__About this task__. Write out the records below line for line, keeping every word, mark, and capital letter unchanged.
· · · · ·
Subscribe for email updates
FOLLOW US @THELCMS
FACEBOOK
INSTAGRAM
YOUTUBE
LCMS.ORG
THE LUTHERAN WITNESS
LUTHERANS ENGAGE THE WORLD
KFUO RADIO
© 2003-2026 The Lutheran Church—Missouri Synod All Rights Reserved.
· · · · ·
__Response for this exercise__.
Subscribe for email updates
FOLLOW US @THELCMS
FACEBOOK
INSTAGRAM
YOUTUBE
LCMS.ORG
THE LUTHERAN WITNESS
LUTHERANS ENGAGE THE WORLD
KFUO RADIO
© 2003-2026 The Lutheran Church—Missouri Synod All Rights Reserved.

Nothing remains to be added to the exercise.